How many lines of the entries hold the string "Right"? Reply with the number alone.

*** Begin section ***

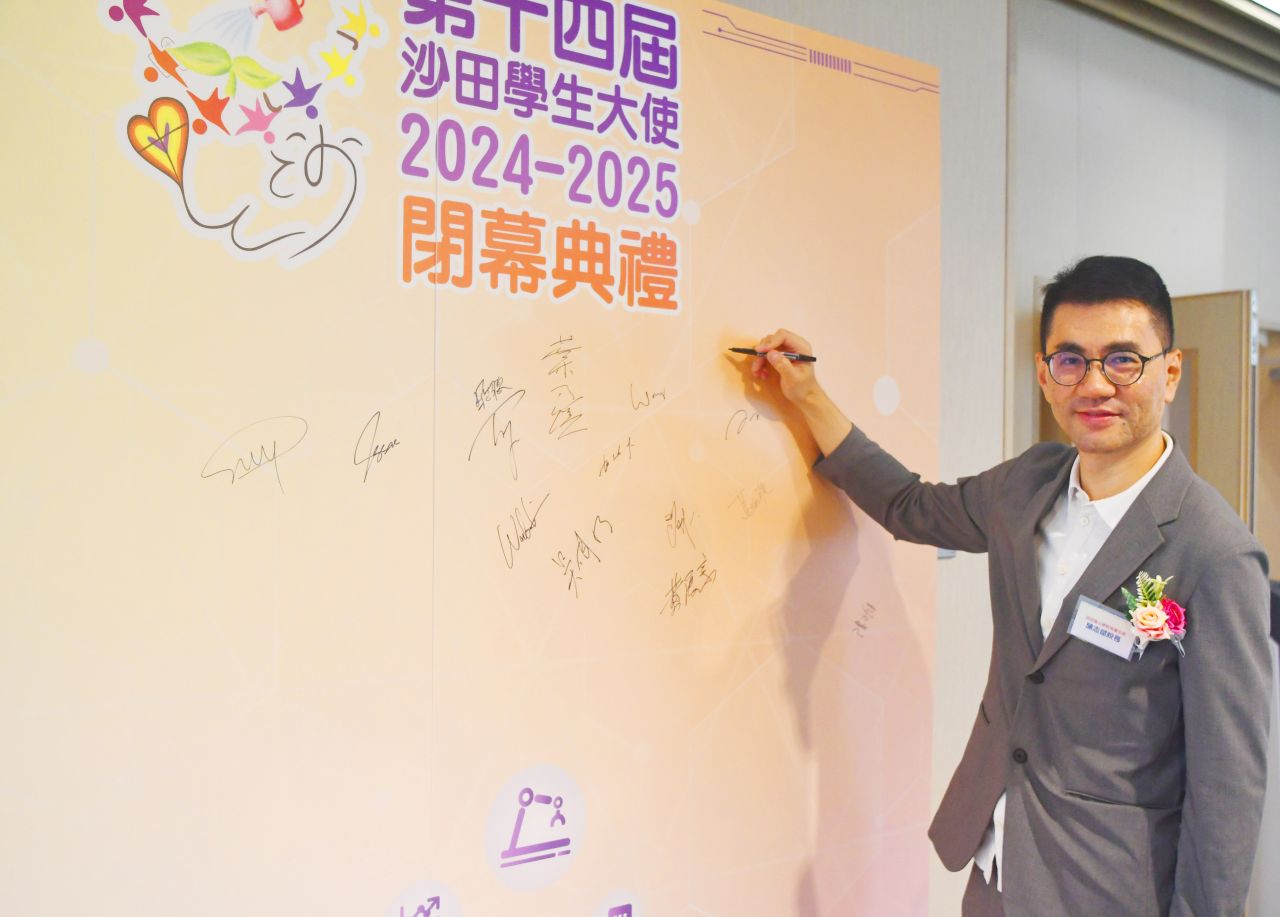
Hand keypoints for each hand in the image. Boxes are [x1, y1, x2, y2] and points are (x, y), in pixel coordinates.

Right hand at [750, 328, 852, 455]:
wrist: (809, 403)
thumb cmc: (805, 392)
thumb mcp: (793, 379)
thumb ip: (783, 364)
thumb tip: (771, 354)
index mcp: (802, 347)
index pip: (783, 335)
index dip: (770, 341)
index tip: (761, 351)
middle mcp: (795, 348)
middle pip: (774, 339)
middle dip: (763, 351)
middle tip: (756, 362)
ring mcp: (788, 354)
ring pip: (769, 349)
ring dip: (760, 360)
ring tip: (757, 373)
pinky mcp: (783, 362)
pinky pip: (768, 358)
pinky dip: (763, 365)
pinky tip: (761, 376)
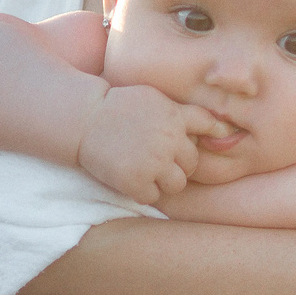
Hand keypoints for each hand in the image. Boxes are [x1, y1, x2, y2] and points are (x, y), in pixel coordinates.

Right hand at [77, 84, 221, 202]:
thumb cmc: (117, 106)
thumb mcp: (152, 97)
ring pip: (177, 184)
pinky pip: (153, 197)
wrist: (84, 119)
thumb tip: (212, 127)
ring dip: (165, 181)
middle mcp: (169, 140)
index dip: (210, 132)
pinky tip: (132, 179)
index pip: (208, 125)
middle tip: (158, 160)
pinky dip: (144, 192)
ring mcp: (153, 162)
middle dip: (179, 164)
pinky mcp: (135, 181)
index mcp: (174, 116)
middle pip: (192, 163)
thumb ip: (179, 112)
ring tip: (148, 172)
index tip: (204, 139)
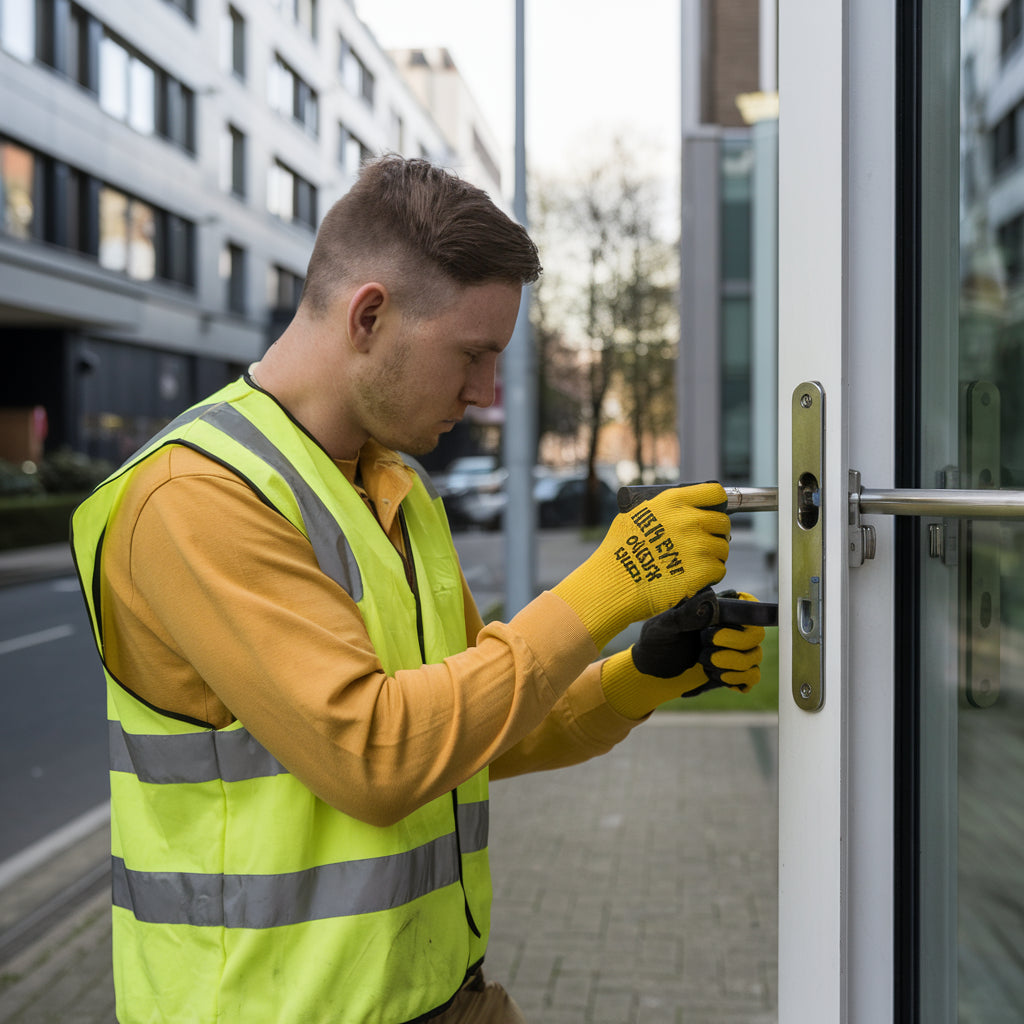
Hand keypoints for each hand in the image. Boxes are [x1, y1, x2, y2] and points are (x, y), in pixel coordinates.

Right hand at [552, 482, 729, 649]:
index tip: (714, 511)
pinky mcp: (702, 571)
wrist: (614, 583)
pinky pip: (719, 569)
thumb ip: (661, 510)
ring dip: (712, 555)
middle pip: (722, 522)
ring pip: (722, 548)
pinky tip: (692, 576)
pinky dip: (709, 575)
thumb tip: (680, 509)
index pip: (714, 493)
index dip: (717, 503)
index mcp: (673, 503)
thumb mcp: (634, 516)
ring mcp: (698, 546)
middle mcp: (689, 520)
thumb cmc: (618, 552)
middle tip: (700, 543)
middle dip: (714, 532)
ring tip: (692, 563)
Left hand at [600, 591, 765, 717]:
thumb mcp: (663, 625)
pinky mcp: (734, 672)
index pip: (748, 604)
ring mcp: (735, 651)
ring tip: (704, 662)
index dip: (749, 609)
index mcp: (718, 609)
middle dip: (734, 641)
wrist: (653, 666)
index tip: (729, 616)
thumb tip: (708, 601)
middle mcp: (732, 628)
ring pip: (754, 656)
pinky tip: (714, 675)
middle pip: (756, 633)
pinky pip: (752, 676)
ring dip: (730, 662)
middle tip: (706, 642)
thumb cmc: (657, 638)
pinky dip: (735, 678)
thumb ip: (684, 614)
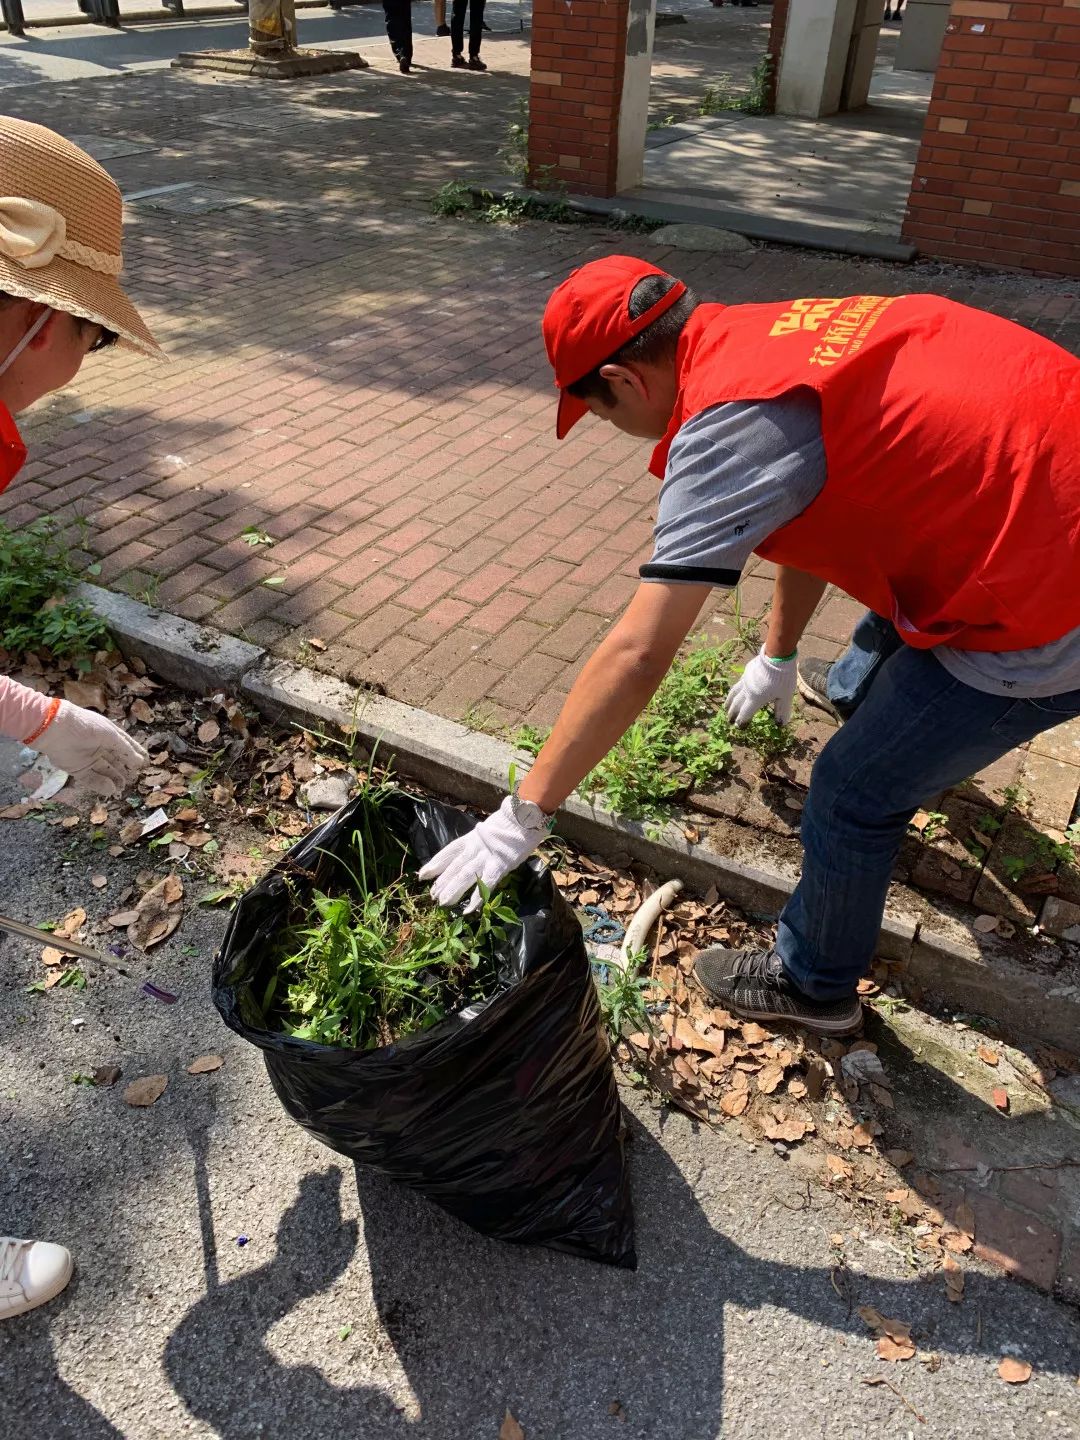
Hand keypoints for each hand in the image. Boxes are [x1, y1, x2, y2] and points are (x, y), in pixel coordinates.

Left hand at [30, 700, 148, 796]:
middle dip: (125, 770)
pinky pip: (92, 779)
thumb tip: (141, 762)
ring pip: (105, 771)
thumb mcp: (111, 735)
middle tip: (134, 780)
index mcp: (109, 735)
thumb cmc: (87, 726)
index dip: (135, 756)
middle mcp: (100, 747)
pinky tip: (111, 790)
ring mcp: (88, 758)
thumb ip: (126, 750)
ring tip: (123, 787)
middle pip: (116, 761)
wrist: (56, 729)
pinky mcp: (77, 769)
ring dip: (115, 779)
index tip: (144, 766)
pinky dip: (101, 785)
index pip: (126, 747)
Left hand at [418, 796, 547, 912]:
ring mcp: (486, 856)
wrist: (525, 816)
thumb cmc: (510, 824)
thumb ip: (479, 842)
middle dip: (443, 882)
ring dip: (453, 890)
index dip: (435, 864)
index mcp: (471, 838)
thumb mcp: (489, 831)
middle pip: (454, 866)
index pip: (448, 852)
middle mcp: (475, 847)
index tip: (423, 875)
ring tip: (443, 902)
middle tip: (433, 896)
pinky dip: (477, 898)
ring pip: (465, 875)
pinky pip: (486, 883)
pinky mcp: (500, 865)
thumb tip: (470, 854)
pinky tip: (469, 909)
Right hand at [725, 647, 795, 726]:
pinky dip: (735, 690)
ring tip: (726, 707)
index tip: (739, 727)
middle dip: (732, 713)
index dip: (742, 722)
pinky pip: (739, 683)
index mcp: (755, 699)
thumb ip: (782, 710)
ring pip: (734, 693)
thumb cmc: (783, 678)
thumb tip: (780, 725)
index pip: (745, 714)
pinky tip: (736, 689)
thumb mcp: (785, 696)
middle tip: (729, 721)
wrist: (777, 656)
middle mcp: (747, 691)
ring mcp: (745, 680)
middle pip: (737, 704)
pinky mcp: (747, 671)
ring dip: (729, 702)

*** End section ***

RESPONSE BELOW
4